In 1990 I decided to spread my wings and joined the Queen Alexanders Royal Naval Nursing Service and moved down to Haslar in Gosport. It was while I was there that I met an RAF officer David Bailey which was not the plan, coming from Lincolnshire I had joined the navy to get away from the RAF.

I left the navy as the RAF and Navy don’t share many bases and relationships between Nursing Officers and Doctors was frowned upon and we got married in 1991. We have lived in Wendover for most of our married life and now have three boys, Joshua, 16, Sam, 13, and James 10.

I started attending St Mary’s in Wendover after Josh was born and it was then I began to feel really involved in community life in Wendover. It was lovely to wander round the shops always seeing someone you knew, when the boys started getting older it was reassuring to know that if they wandered off they wouldn’t wander long before they bumped into someone who knew them.

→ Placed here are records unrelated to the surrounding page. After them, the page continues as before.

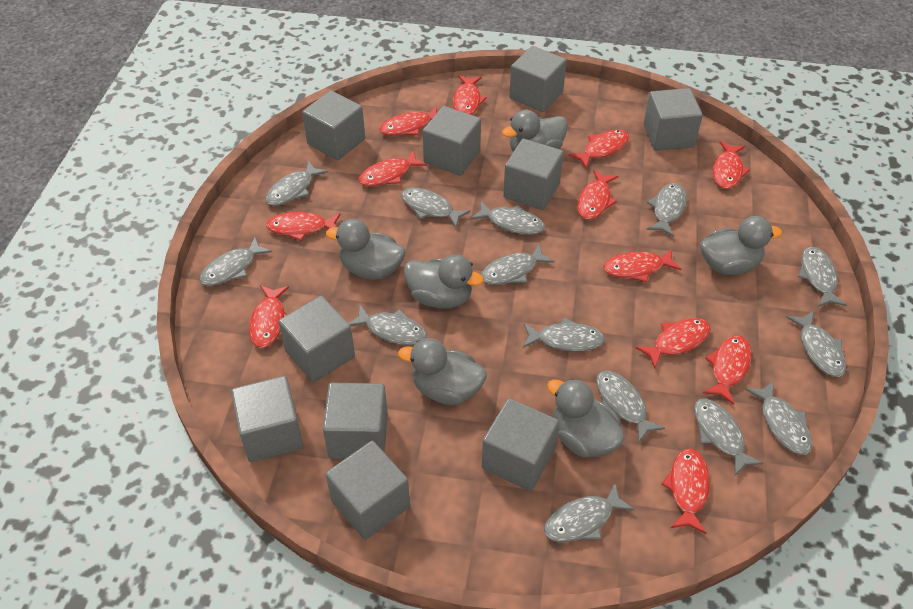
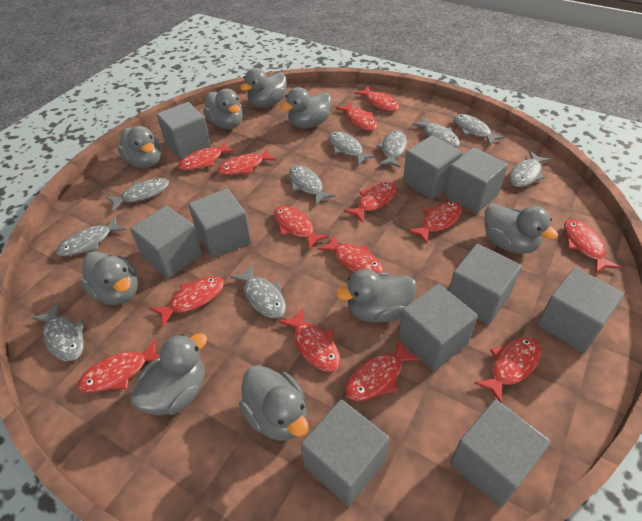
grey duck: 6 -> 9
grey fish: 14 -> 10
red fish: 12 -> 14

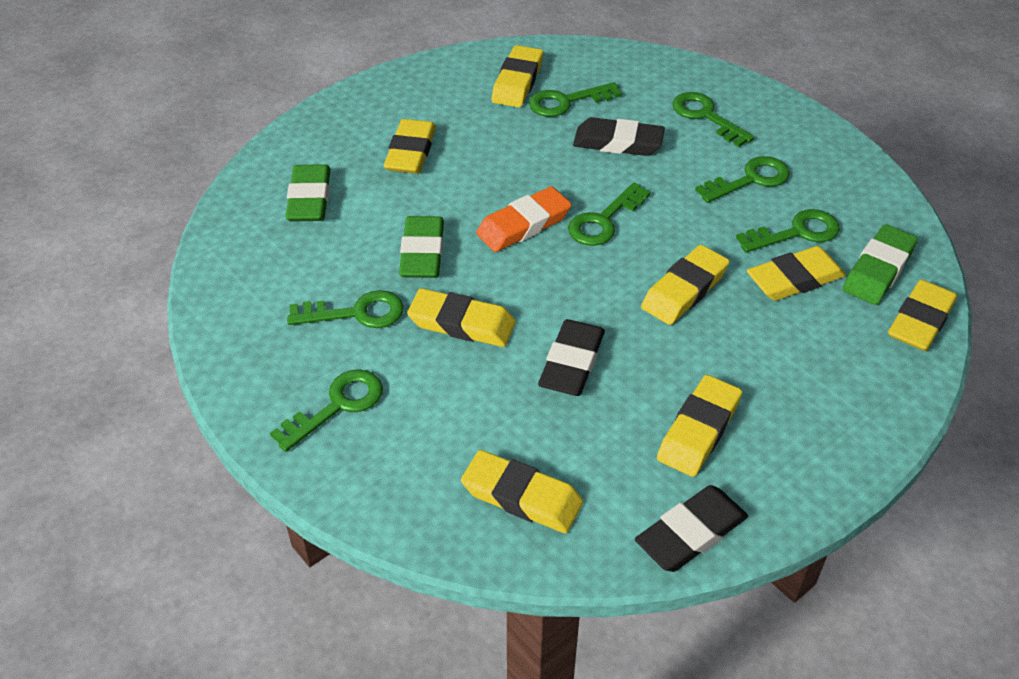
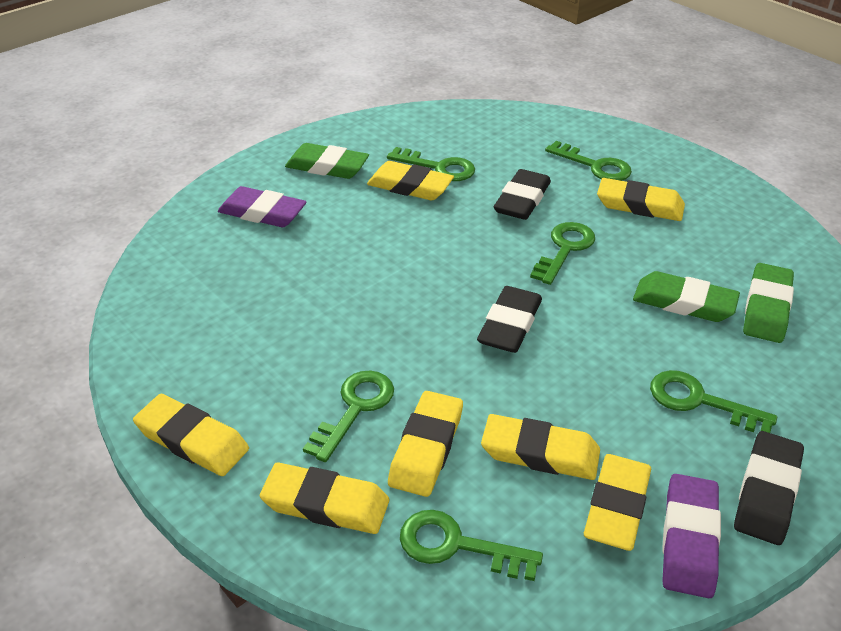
green key: 7 -> 6
orange eraser: 1 -> 0
purple eraser: 0 -> 2
yellow eraser: 8 -> 7

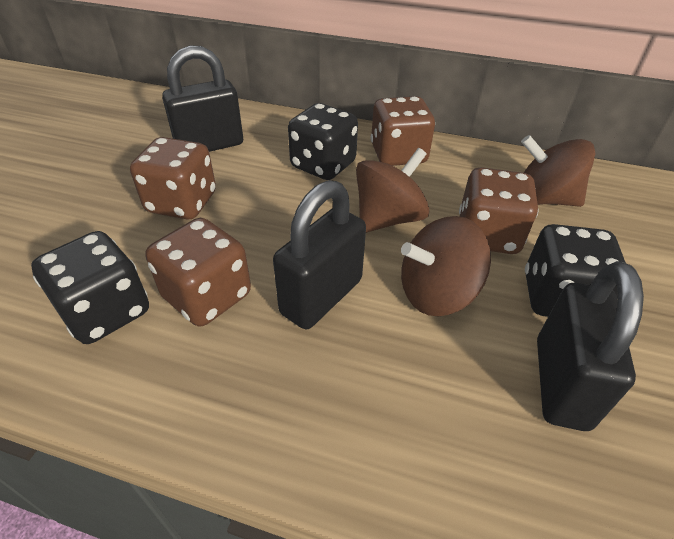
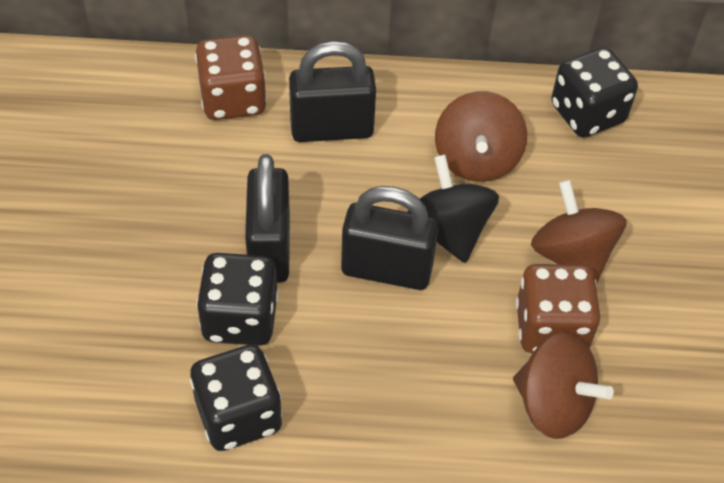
black spinning top: 0 -> 1
brown dice: 4 -> 2

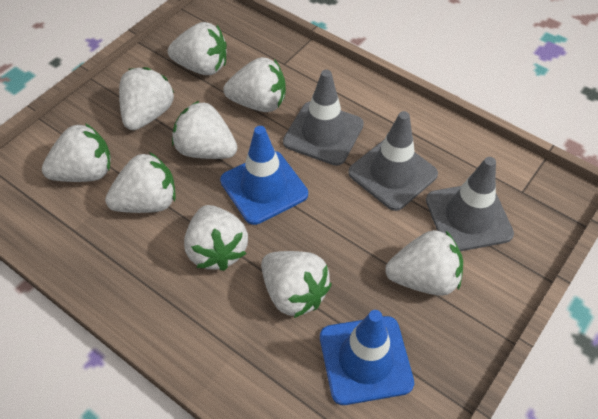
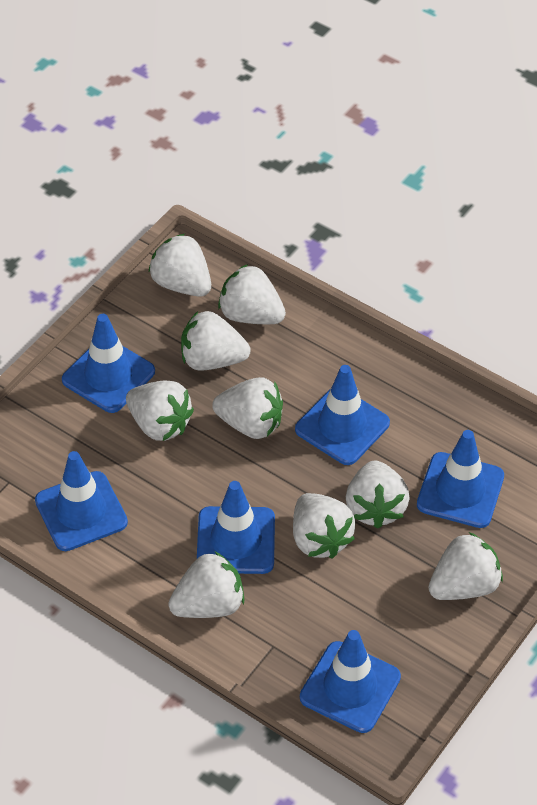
blue traffic cone: 2 -> 6
grey traffic cone: 3 -> 0

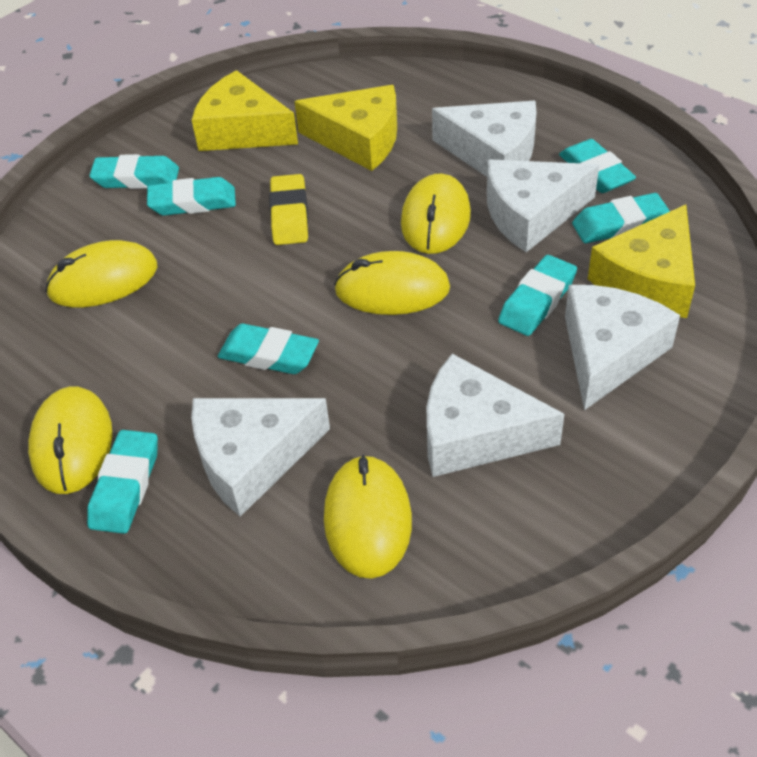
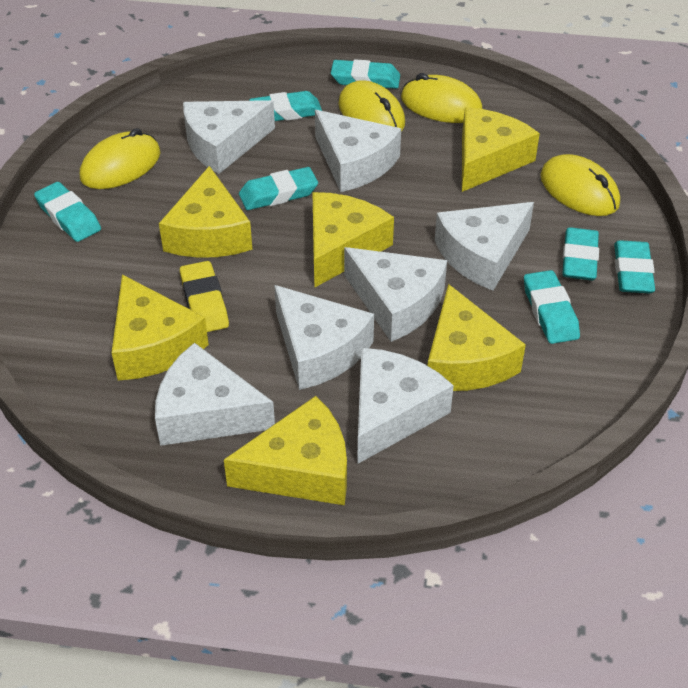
white cheese: 5 -> 7
yellow cheese: 3 -> 6
yellow mouse: 5 -> 4

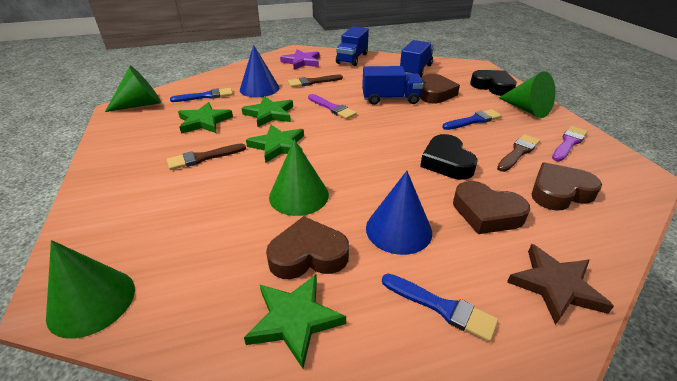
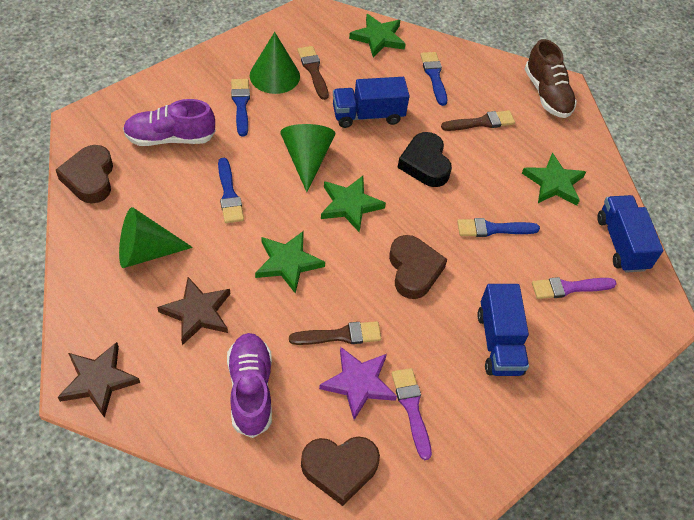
black heart: 2 -> 1
blue brush: 3 -> 4
blue cone: 2 -> 0
brown heart: 4 -> 3
brown shoe: 0 -> 1
brown star: 1 -> 2
green cone: 4 -> 3
purple shoe: 0 -> 2

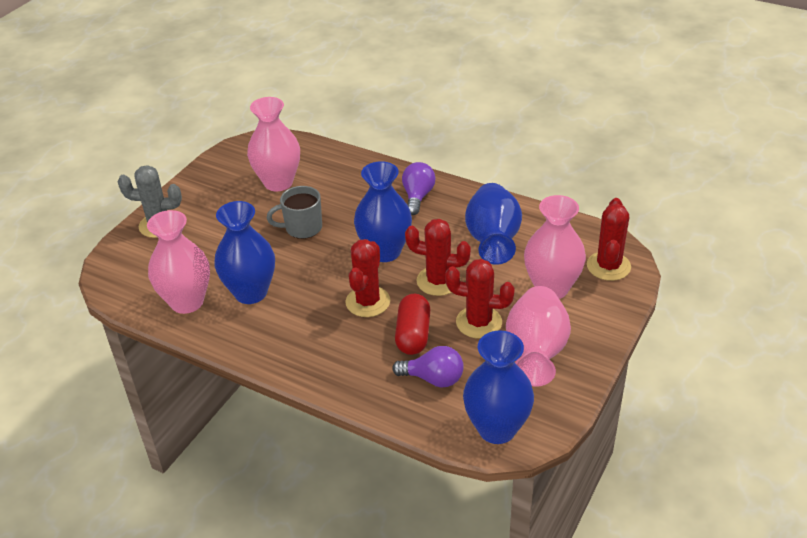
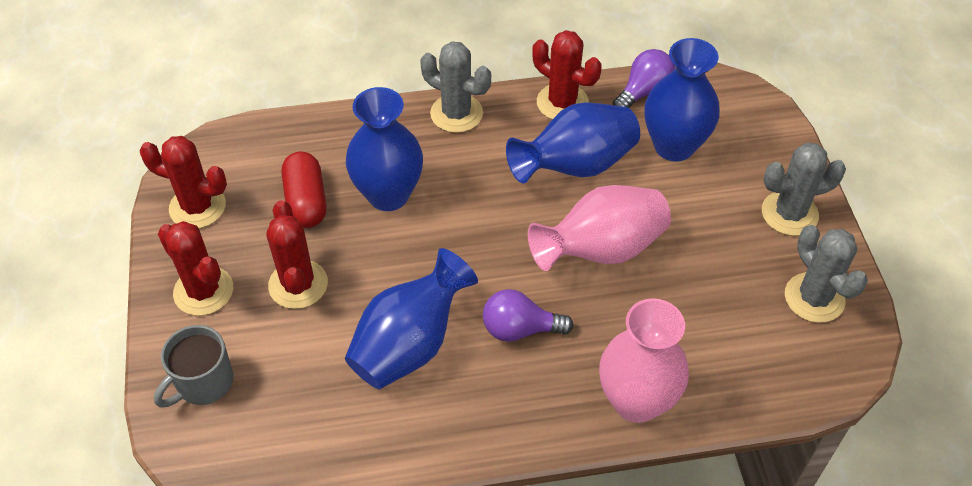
grey cactus: 1 -> 3
pink vase: 4 -> 2

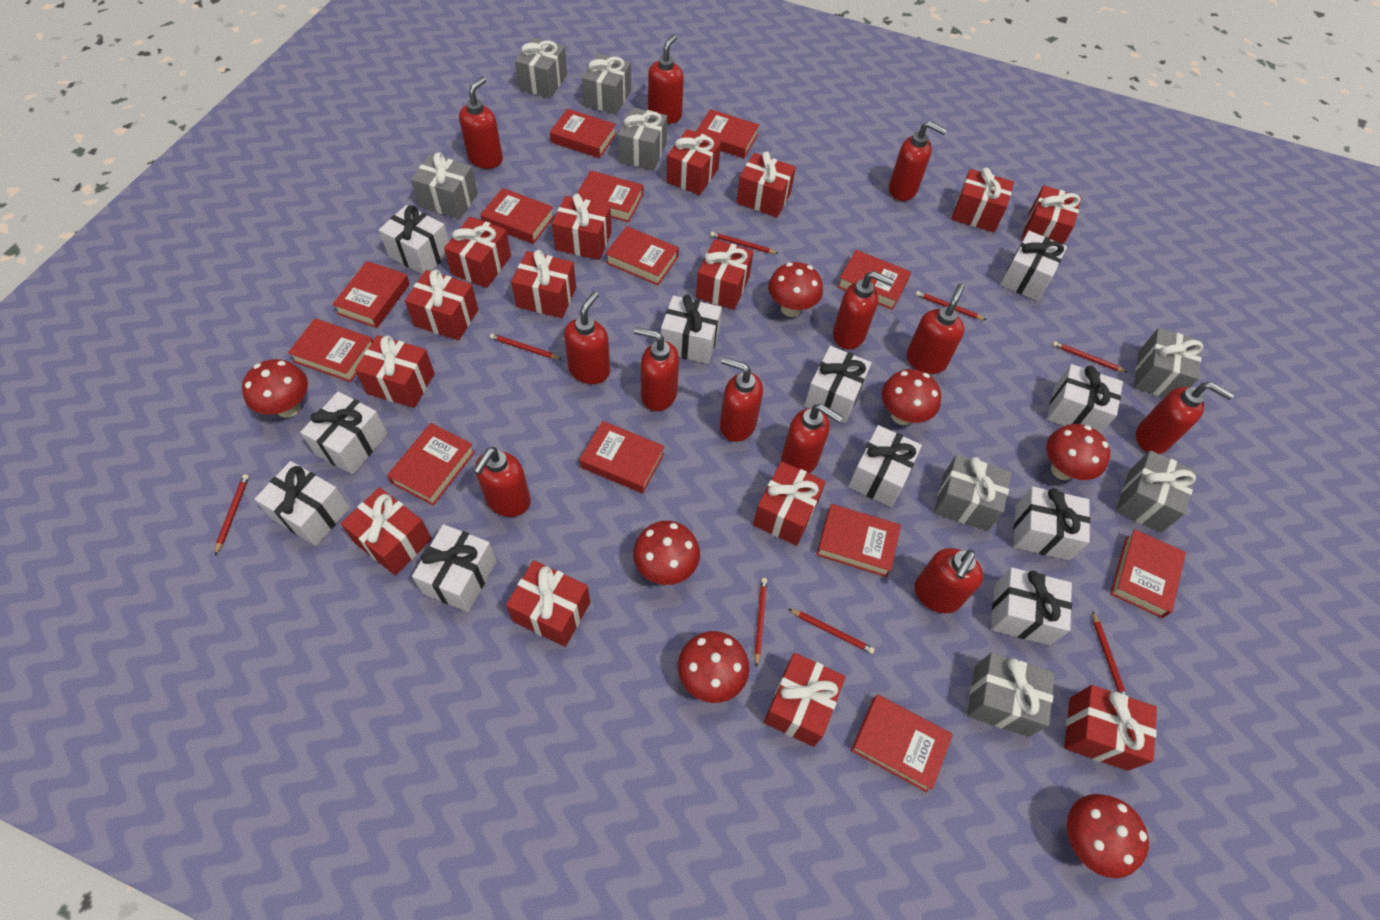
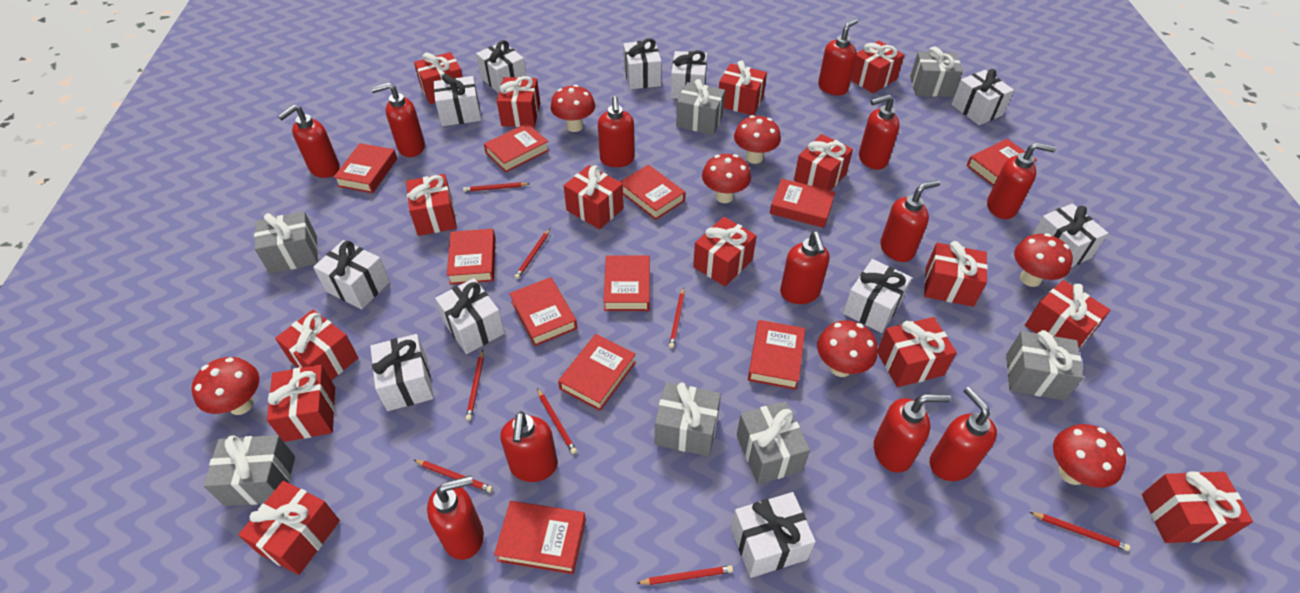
grey gift: 8 -> 7
red book: 13 -> 11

When my family visit they are always amazed at how many people remember them and make them feel welcome.

I gradually became involved in Junior Church at St Marys, eventually coordinating all the groups. I then became involved in the setting up and running of the @st marys shop in the High Street , enjoying the opportunity to play at being a shop keeper and enjoying the contact with people popping in and out. Then in 2007 I passed my BAP, no not a large soft roll, but the Bishops Advisory Panel, and started my ministerial training at Cuddesdon.

This has been an incredible journey, from visiting Spring Harvest and knowing I had more to offer, to going to a vocational advisor to discuss where my vocation might lie, to beginning at Cuddesdon and now looking forward to my ordination and taking up my post as a curate in Great Missenden.

Although I will still be living in Wendover and the future is exciting, I am nervous about leaving St Mary’s and the family I have ‘grown up’ in, I am hoping to still pop in to morning prayer at St Anne’s in the mornings as the chat and fellowship there is as important as the prayers we finish with.

We live happy chaotic lives with our dogs and sport being our main interests, obviously with three boys and three dogs we can’t say we have a quiet life, but we are happy and living somewhere surrounded by the beauty of the Chilterns sometimes just feels too good to be true.